> _PAGE_:
La CA de Versailles vient de rendre une décision importante précisant l'étendue du devoir de conseil de l'avocat fiscaliste face à un risque d'abus de droit, ainsi que l'efficacité des clauses limitatives de responsabilité.

Les faits et la procédure : un contribuable réalise en 2013 une opération d'apport-cession bénéficiant du report d'imposition (art. 150-0 B ter du CGI), incluant une soulte inférieure à 10 % de la valeur nominale des titres reçus. L'administration fiscale remet en cause l'opération sur le terrain de l'abus de droit (L. 64 LPF), considérant que la soulte avait un but exclusivement fiscal. Après confirmation par le Conseil d'État (CE, 10 juill. 2019, n° 411474), le client assigne son conseil en responsabilité.

> _TRAVAIL À FAIRE_:
A: Répondez à ces questions sur le texte consacré à la responsabilité de l'avocat fiscaliste.
(i) Quelle juridiction vient de rendre la décision présentée ?
(ii) En quelle année le contribuable a-t-il réalisé son opération d'apport-cession ?
(iii) Sur quel terrain l'administration fiscale a-t-elle remis en cause l'opération ?
B: Prolongez le texte sur la responsabilité de l'avocat fiscaliste à la suite de sa dernière phrase.

> _RELEVÉ_:
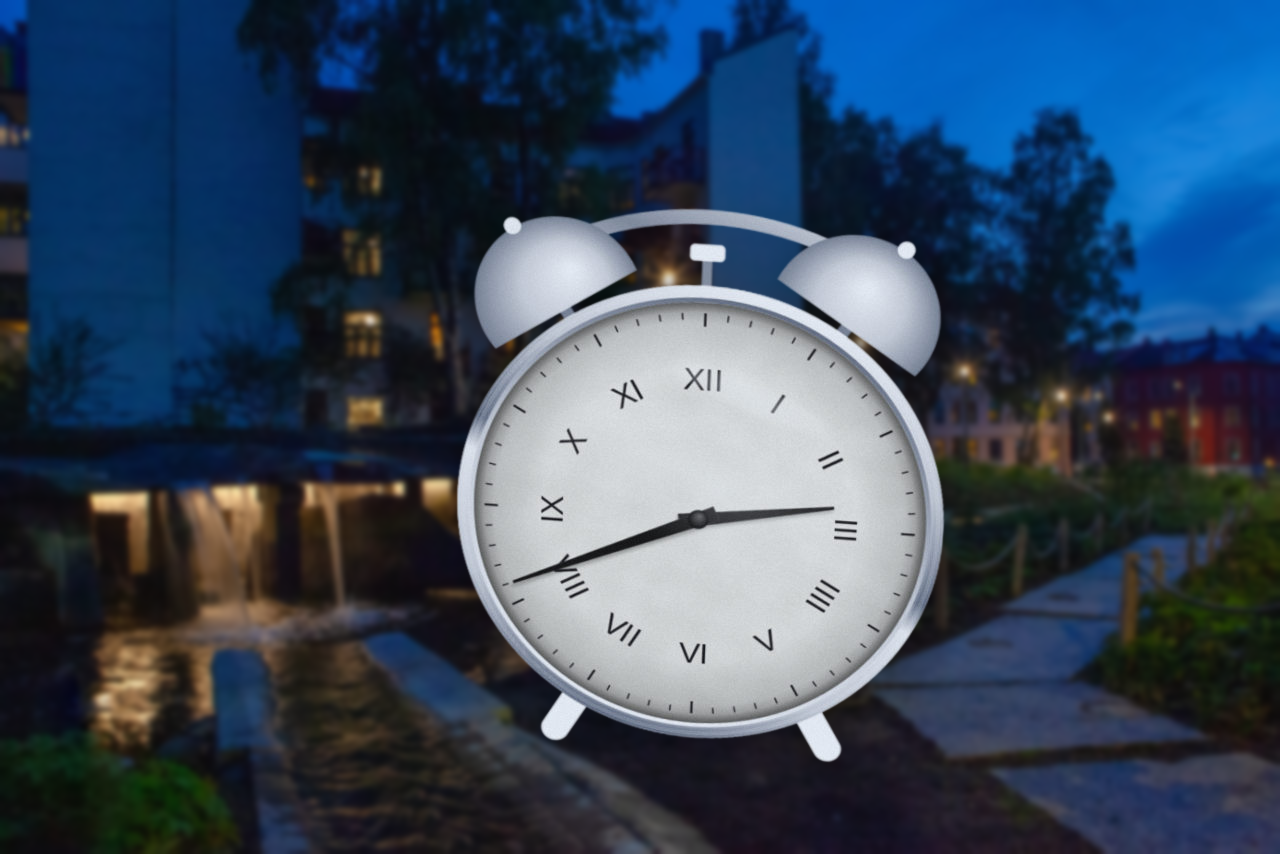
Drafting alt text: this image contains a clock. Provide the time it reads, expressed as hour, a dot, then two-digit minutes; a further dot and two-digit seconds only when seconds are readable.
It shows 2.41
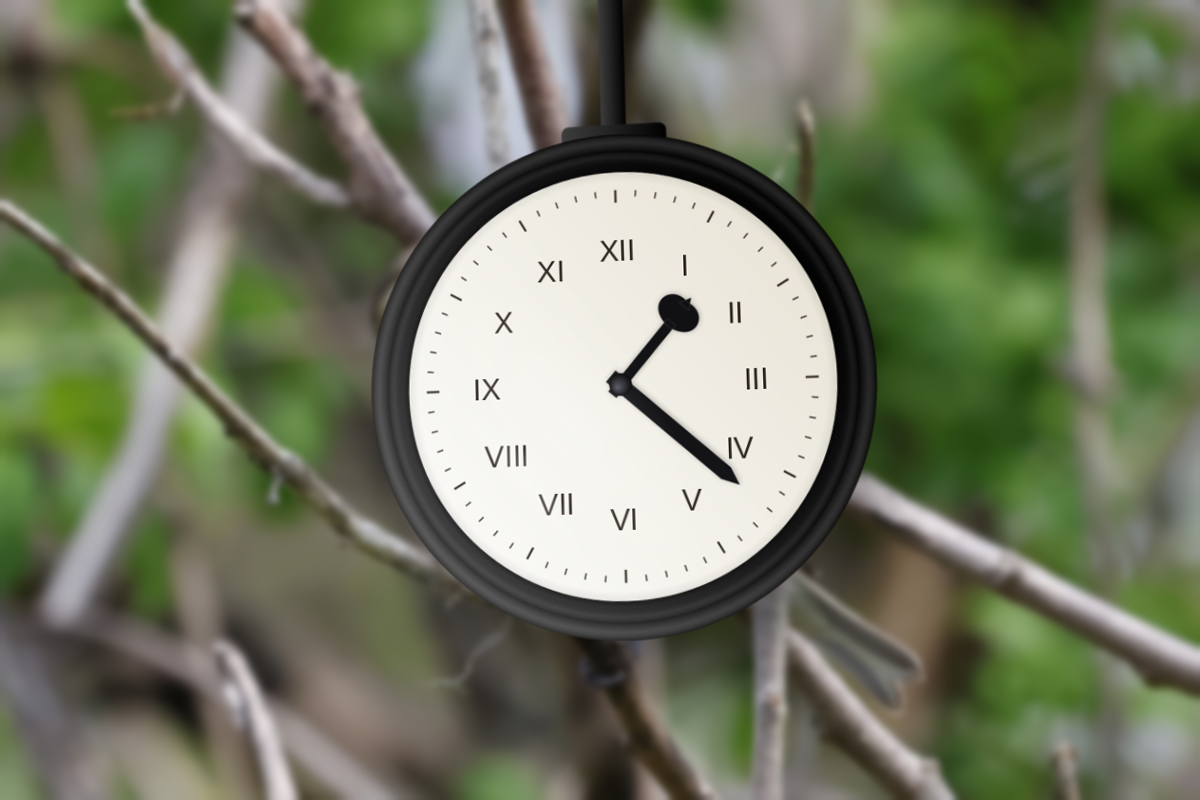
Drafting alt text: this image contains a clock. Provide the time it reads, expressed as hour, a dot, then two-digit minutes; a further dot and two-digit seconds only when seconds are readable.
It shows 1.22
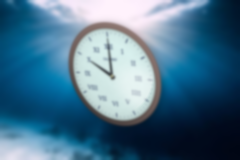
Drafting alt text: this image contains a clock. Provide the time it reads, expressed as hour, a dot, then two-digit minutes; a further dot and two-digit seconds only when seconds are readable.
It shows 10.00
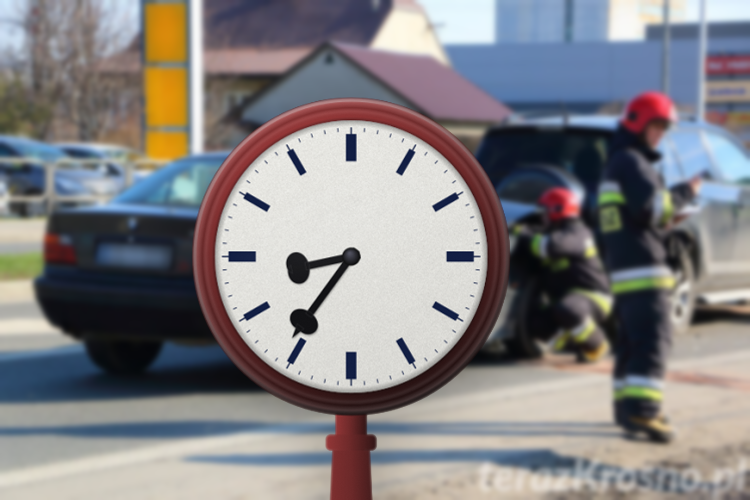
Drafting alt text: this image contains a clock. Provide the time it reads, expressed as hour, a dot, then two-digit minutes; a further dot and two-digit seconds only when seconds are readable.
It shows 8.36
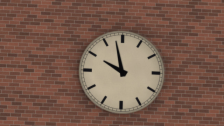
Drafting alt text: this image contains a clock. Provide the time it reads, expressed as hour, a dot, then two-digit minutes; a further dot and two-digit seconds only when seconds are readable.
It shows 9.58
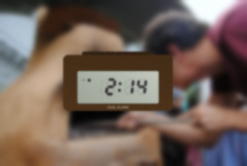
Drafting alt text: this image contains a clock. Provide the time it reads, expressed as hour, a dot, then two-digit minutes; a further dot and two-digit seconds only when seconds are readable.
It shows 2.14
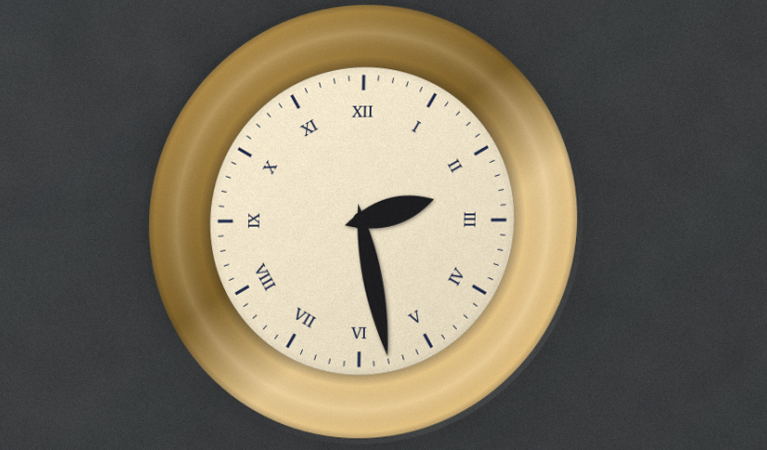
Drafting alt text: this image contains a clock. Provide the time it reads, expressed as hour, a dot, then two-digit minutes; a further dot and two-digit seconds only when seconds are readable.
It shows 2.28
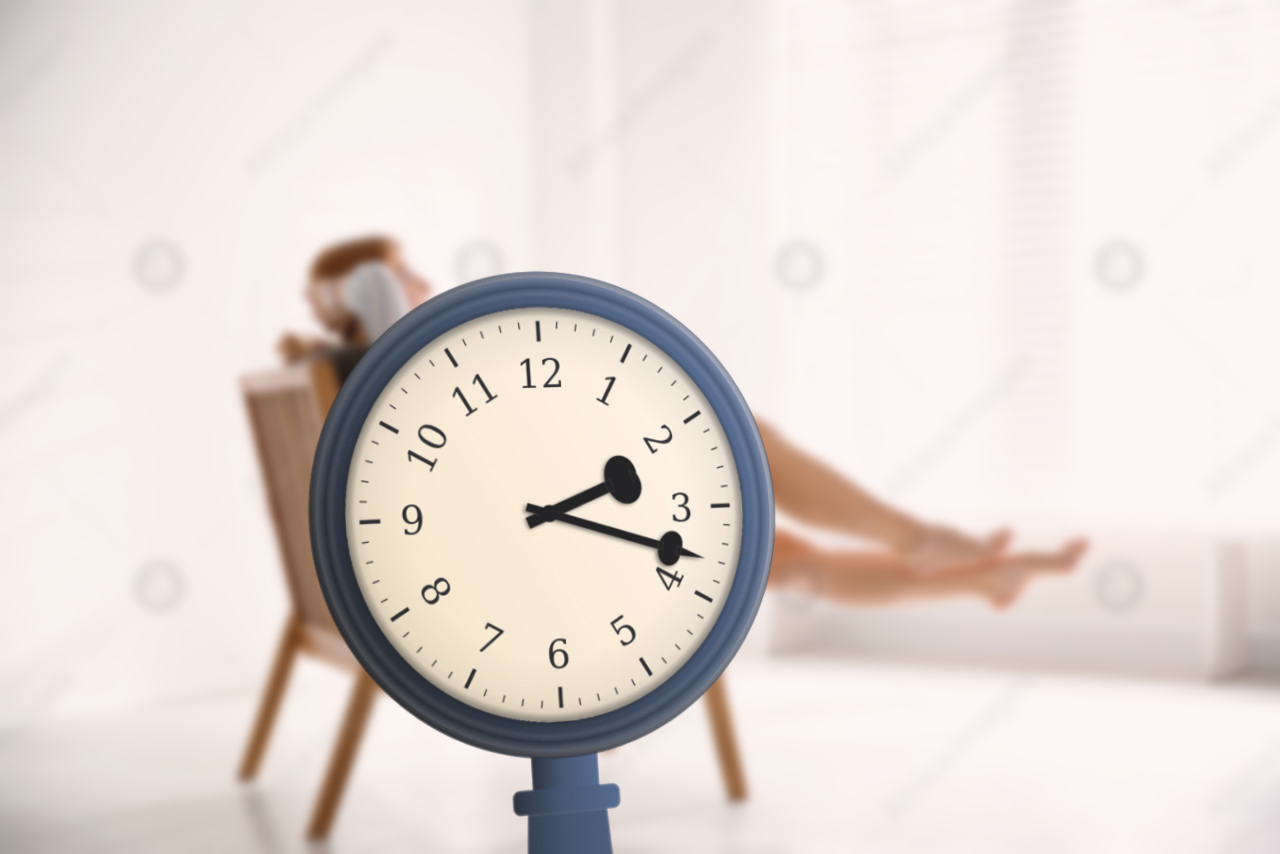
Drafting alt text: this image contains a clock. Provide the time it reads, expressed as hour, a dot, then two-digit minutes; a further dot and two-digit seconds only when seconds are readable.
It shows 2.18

...

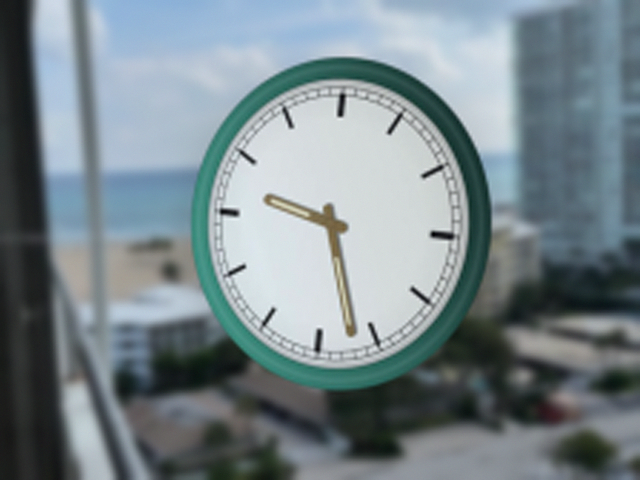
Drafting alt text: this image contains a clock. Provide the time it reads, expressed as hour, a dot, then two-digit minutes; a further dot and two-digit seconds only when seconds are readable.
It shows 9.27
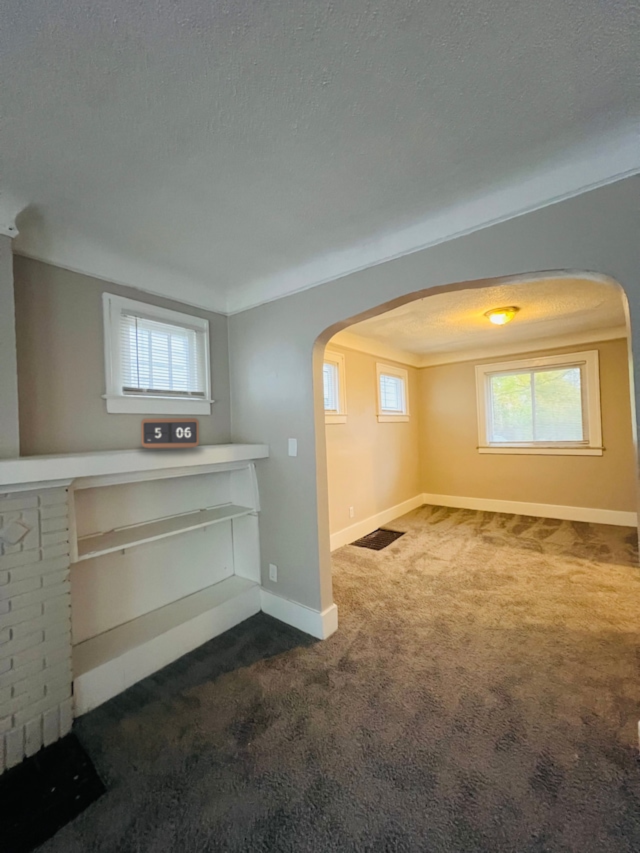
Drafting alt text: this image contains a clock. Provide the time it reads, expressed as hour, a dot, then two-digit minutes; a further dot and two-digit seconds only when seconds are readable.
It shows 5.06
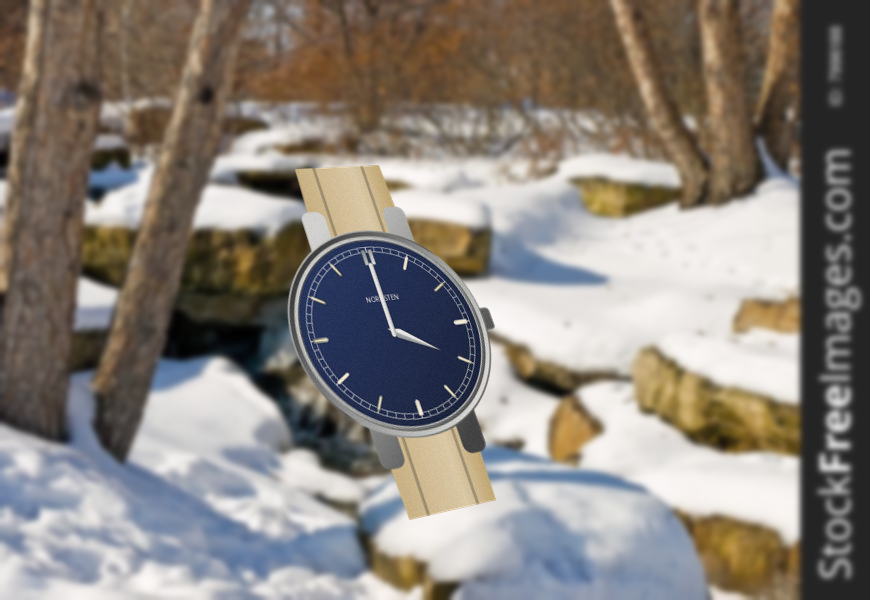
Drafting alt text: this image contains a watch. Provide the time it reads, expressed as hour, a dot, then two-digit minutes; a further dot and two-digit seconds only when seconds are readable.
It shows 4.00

> _RÉSULTATS_:
A:
(i) La CA de Versailles.
(ii) En 2013.
(iii) Sur le terrain de l'abus de droit (L. 64 LPF).

B:
L'appréciation de la faute : le cabinet faisait valoir qu'à l'époque des faits (2013), la pratique administrative ne remettait pas en cause les soultes inférieures au seuil de 10 %. La Cour écarte cet argument et retient la responsabilité du conseil. Elle juge que l'avocat devait alerter son client du risque, car l'intention du législateur de lutter contre les schémas d'apport-cession abusifs ressortait clairement des travaux parlementaires de la loi de finances rectificative pour 2012. La CA retient ici une approche in concreto dans la droite ligne de la jurisprudence de la Cour de cassation.

L'avocat doit donc intégrer l'intention du législateur et les débats parlementaires dans son analyse de risques.

Sur le préjudice indemnisable, la Cour fait une application stricte des principes de réparation :

  • L'impôt en principal (plus-value en report sur la soulte devenue imposable) reste à la charge du client et ne constitue pas un préjudice indemnisable.
  • Les intérêts de retard ne sont pas indemnisés, faute pour le client de prouver qu'il n'a pas retiré un avantage financier en conservant les sommes dues.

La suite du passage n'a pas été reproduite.